Green Budget Europe, together with CEE-Bankwatch and the European Environmental Bureau have carried out an assessment of the 2016 European Semester Country Reports among our network of members and national experts for their country.
2016 marked a turning point in the global policy agenda. The EU’s decision to fast-track the ratification of the Paris Agreement proved that Member States and the EU Commission can work together and show international leadership. The EU and its Member States are committed to keeping temperature rises to “well below” 2°C and to pursue efforts to limit increases to 1.5°C by cutting greenhouse gas emissions to net zero in the second half of the century.
Europe is in the spotlight to deliver encompassing and comprehensive policies to account for its international responsibility. In light of the Sustainable Development Goals recently endorsed by the UN General Assembly, the EU has the opportunity to give strong signals to the international community that transition is possible by coherently adhering to its own environmental and climate objectives.

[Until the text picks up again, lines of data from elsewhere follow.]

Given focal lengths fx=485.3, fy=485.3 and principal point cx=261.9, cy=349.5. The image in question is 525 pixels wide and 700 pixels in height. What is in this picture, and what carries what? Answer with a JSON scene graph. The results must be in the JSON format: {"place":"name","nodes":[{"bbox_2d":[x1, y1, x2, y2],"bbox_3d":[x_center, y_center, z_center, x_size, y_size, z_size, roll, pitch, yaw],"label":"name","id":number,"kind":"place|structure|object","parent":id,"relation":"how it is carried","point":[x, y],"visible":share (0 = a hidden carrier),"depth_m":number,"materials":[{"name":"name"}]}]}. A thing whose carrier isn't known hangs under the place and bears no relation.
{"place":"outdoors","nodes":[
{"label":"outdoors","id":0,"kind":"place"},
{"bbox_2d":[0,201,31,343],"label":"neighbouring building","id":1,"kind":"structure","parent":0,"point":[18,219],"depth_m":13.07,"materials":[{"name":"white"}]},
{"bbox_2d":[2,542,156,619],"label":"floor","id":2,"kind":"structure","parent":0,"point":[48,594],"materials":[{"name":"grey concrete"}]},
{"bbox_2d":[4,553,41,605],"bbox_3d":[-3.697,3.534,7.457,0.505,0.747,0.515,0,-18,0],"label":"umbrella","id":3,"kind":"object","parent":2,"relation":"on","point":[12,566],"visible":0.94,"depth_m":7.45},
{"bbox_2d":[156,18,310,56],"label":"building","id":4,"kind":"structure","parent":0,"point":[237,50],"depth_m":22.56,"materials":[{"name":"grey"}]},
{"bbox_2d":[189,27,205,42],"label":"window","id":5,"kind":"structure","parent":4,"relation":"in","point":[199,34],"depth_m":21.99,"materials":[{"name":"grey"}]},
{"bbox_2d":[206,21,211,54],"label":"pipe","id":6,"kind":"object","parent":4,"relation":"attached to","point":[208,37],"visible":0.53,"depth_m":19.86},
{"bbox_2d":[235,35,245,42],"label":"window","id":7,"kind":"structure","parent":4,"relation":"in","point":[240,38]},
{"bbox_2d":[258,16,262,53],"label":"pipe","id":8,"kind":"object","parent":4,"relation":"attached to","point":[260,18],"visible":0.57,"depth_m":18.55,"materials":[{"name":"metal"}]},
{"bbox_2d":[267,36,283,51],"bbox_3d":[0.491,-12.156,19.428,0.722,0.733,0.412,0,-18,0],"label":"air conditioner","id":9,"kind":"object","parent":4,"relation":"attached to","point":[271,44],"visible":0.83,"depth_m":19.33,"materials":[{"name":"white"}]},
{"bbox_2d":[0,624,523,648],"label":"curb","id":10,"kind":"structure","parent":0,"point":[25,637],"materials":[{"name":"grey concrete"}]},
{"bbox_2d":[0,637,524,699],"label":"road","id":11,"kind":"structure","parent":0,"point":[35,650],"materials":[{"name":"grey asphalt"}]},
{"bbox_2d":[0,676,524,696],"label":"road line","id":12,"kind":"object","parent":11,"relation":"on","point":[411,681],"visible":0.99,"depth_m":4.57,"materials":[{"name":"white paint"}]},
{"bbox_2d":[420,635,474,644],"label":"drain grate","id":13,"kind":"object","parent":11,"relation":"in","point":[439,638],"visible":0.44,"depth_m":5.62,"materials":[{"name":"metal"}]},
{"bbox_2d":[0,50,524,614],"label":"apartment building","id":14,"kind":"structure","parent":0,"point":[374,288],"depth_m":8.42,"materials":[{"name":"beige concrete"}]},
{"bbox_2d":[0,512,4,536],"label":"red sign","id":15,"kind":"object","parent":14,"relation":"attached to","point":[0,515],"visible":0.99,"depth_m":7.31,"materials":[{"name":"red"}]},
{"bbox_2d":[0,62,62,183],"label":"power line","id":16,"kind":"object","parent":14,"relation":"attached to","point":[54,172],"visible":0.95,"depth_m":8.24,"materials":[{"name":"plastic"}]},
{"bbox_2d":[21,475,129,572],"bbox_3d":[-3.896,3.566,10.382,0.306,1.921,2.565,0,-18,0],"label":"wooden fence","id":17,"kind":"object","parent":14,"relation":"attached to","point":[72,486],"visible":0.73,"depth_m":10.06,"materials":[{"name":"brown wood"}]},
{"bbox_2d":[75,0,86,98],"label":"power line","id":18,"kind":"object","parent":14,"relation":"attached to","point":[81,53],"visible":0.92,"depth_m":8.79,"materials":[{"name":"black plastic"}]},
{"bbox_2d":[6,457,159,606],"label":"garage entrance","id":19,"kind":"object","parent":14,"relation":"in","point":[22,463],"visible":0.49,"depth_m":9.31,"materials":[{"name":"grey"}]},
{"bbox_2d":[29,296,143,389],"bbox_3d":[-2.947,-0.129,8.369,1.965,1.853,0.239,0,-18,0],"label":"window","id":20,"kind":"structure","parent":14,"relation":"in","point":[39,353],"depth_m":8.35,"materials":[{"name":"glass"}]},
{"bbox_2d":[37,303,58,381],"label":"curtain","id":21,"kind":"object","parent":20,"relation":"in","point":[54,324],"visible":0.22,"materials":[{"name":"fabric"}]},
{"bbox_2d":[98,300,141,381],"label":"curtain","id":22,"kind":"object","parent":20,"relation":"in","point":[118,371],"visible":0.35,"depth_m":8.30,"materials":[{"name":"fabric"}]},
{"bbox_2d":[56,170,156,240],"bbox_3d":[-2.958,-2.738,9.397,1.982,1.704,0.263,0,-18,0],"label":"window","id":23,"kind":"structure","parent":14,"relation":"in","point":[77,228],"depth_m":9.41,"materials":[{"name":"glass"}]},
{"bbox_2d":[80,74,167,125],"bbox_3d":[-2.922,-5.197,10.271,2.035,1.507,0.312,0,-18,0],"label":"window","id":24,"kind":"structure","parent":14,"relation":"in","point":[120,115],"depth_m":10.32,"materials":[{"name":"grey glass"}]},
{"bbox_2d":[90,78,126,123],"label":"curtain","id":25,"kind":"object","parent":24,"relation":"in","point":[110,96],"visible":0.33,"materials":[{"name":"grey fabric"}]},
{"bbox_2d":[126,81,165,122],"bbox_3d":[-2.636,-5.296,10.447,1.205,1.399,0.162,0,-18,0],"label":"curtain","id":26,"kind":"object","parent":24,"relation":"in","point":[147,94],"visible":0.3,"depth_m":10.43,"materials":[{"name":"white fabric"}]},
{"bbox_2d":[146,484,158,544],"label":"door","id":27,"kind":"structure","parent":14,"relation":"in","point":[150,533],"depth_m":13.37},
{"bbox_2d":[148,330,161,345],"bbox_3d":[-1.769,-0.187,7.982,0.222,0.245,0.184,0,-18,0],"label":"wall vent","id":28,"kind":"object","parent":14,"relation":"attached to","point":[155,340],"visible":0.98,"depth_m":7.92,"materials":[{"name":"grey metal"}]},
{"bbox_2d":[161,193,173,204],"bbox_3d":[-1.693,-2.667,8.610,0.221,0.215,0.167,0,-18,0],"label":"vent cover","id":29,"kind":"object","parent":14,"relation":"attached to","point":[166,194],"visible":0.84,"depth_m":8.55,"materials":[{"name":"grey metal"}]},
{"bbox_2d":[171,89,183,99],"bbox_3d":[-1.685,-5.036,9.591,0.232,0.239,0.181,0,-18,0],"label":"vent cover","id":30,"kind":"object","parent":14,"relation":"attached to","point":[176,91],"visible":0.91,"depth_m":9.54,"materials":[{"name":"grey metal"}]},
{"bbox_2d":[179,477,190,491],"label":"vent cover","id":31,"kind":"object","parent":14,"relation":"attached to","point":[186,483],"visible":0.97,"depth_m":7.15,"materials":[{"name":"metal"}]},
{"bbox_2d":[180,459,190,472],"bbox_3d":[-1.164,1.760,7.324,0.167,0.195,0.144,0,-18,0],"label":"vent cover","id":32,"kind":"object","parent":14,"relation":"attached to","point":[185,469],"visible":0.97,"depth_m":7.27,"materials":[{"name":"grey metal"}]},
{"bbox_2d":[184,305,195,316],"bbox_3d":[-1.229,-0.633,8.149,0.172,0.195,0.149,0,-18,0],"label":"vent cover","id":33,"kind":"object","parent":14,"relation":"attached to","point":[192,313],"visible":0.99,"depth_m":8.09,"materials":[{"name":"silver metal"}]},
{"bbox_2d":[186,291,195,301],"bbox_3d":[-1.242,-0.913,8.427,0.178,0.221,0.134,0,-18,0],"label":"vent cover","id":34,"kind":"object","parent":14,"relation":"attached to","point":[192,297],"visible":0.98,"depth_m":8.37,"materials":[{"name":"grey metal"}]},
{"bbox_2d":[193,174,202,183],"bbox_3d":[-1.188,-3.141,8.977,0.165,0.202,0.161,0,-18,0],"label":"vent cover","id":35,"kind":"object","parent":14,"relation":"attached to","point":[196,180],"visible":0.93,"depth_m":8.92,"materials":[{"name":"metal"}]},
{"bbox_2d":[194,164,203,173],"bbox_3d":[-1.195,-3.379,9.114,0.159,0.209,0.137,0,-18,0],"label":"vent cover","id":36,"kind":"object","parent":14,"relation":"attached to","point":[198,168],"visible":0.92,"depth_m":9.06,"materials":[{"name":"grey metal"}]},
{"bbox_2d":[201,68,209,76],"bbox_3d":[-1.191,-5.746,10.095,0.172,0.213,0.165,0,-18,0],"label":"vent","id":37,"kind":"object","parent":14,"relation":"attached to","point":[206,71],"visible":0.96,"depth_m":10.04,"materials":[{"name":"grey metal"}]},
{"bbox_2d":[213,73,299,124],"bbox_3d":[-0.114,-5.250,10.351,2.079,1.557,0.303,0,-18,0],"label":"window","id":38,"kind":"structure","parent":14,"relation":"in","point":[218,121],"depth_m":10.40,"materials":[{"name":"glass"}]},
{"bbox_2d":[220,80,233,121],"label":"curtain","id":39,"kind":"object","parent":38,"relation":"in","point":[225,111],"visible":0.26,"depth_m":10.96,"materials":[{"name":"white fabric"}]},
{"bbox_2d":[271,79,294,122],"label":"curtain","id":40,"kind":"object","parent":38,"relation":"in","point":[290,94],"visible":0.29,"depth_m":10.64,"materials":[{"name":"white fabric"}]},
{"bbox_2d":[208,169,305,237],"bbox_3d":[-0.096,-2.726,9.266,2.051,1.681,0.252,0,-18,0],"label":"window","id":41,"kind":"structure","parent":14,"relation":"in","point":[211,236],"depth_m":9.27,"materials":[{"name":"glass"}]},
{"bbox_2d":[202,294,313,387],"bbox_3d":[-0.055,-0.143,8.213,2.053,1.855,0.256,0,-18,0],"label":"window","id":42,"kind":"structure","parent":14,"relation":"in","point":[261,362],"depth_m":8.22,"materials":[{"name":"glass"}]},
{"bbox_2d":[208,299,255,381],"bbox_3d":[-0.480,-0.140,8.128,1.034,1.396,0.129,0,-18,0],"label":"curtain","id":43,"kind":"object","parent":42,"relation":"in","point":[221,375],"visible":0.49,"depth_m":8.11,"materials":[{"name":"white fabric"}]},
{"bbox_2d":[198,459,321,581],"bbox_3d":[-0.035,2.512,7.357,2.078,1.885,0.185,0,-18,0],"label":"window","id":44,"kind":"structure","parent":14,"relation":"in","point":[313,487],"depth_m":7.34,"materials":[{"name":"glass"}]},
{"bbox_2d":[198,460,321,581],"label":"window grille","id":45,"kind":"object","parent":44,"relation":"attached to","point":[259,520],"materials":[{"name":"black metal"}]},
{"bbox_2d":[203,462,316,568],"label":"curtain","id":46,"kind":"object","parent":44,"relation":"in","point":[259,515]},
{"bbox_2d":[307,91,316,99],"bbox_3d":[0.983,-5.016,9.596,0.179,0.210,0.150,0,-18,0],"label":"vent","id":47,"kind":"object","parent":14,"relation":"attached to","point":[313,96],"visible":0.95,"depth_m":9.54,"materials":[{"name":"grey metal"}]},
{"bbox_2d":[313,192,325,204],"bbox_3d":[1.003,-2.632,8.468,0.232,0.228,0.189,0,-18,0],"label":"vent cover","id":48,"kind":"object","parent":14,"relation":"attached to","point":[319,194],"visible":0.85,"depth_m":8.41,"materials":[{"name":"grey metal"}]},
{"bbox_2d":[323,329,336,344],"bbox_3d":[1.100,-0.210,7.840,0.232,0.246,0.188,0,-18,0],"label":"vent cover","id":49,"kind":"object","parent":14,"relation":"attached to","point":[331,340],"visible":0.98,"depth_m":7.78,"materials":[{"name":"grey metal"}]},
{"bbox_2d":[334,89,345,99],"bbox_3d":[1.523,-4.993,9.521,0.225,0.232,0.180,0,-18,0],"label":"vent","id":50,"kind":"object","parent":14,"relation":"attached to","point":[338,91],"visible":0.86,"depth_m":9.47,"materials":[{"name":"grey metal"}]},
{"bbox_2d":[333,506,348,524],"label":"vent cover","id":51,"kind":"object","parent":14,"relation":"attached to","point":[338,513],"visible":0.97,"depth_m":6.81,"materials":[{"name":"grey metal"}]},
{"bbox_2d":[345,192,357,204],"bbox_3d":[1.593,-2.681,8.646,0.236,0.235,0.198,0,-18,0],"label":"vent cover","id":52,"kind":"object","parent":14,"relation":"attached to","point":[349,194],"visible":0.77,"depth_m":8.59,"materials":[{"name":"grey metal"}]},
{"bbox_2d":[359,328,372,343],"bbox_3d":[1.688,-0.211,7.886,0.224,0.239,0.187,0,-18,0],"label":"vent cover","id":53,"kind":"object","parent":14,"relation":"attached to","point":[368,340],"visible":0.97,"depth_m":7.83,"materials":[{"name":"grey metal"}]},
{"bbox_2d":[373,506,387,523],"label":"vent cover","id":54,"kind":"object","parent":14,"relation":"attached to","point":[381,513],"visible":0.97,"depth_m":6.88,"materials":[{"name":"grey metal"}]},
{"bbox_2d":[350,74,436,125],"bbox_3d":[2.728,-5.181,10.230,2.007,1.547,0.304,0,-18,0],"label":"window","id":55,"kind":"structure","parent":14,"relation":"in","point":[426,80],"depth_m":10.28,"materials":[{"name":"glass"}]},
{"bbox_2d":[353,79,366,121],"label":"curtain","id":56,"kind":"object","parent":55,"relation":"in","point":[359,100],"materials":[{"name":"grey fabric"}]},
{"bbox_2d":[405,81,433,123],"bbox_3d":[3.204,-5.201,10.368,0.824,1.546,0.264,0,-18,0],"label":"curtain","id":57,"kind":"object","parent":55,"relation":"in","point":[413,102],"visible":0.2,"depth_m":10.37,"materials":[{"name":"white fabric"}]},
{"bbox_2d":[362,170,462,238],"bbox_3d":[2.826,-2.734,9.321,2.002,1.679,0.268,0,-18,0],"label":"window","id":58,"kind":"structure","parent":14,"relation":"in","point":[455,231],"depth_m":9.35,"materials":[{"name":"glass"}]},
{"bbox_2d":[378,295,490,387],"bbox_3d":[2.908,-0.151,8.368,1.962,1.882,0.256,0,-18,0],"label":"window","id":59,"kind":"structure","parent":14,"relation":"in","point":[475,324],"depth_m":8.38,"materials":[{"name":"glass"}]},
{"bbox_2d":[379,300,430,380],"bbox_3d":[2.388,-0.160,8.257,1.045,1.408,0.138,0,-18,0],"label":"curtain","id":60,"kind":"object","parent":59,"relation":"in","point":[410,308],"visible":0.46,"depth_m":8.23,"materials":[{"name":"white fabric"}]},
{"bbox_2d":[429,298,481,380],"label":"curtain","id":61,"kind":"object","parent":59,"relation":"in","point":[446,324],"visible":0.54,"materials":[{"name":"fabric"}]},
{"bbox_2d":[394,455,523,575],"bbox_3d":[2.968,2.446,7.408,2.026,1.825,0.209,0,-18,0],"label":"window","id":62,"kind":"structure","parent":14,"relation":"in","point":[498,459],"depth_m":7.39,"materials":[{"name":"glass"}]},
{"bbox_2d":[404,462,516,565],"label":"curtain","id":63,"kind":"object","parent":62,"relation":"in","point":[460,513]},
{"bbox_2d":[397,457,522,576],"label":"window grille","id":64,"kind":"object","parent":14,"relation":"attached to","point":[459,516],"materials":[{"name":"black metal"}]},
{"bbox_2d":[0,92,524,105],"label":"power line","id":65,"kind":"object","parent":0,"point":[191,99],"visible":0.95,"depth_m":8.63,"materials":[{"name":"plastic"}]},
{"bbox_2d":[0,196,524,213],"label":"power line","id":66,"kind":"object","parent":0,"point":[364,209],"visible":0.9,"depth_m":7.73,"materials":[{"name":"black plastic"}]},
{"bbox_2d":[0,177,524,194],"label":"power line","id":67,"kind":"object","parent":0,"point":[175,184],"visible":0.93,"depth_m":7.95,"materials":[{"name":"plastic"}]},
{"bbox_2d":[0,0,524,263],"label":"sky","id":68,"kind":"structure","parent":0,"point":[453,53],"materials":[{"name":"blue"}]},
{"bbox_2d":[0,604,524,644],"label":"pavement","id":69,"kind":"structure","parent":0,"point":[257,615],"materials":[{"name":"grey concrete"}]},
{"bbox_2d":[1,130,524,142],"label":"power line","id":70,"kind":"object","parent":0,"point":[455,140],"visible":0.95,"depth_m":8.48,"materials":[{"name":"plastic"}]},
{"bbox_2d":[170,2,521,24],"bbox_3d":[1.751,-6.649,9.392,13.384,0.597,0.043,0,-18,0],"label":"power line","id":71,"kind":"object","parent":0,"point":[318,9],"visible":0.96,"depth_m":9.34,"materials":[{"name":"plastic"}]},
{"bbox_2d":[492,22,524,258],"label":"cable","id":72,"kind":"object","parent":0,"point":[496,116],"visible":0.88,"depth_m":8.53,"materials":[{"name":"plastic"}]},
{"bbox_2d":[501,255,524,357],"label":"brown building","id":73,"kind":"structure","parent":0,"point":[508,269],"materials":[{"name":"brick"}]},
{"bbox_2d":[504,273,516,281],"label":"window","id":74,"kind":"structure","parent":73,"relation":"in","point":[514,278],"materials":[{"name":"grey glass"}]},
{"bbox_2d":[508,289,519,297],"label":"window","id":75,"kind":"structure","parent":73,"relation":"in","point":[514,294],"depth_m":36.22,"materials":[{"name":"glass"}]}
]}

The European Semester could be a game changer, encouraging Member States and the EU to develop more cost-effective transformative investment frameworks needed to make the EU “fit for Paris”, or in other words, to implement Article 2 of the Paris Agreement and make “finance flows consistent with a pathway towards low greenhouse gas emissions and climate-resilient development”.
Green Budget Europe, together with CEE-Bankwatch and the European Environmental Bureau have carried out an assessment of the 2016 European Semester Country Reports among our network of members and national experts for their country.
On the basis of this analysis, we’ve developed recommendations that would make the European Semester consistent with this trajectory to a sustainable economy and low-carbon society by stimulating investment, innovation and creating new jobs.
We conclude that the European Semester needs to ensure a “soft landing”, .i.e. a decisive transition towards a low-carbon economy with an overall positive effect on society. A timely investment in alternative energy, climate adaptation and infrastructure could stimulate innovation in new technology and increased energy efficiency, create new jobs and lower production costs.
In order to achieve this, national Environmental Fiscal Reforms should be accelerated via the European Semester, and Member States’ national public spending and investment plans should be checked against their delivery on sustainable development.
We therefore call on the EU and Member States to adapt the EU’s financial flows to the commitments of the Paris Agreement (Art. 2) by
- Implementing a higher share of environmental taxes in order to achieve at least the 10% of total revenues envisaged in the Europe 2020 strategy;
- Shifting taxation away from labour and onto resources and pollution at the national level;
- Setting a resource efficiency headline target in the strategy and related indicators in the European Semester;
- Embedding the post-2015 Sustainable Development Goals in the strategy;
- Linking the European Semester’s Country-Specific Recommendations and the EU Budget spending by Member States, and the next Multiannual Financial Framework;
- Improving transparency and stakeholder involvement.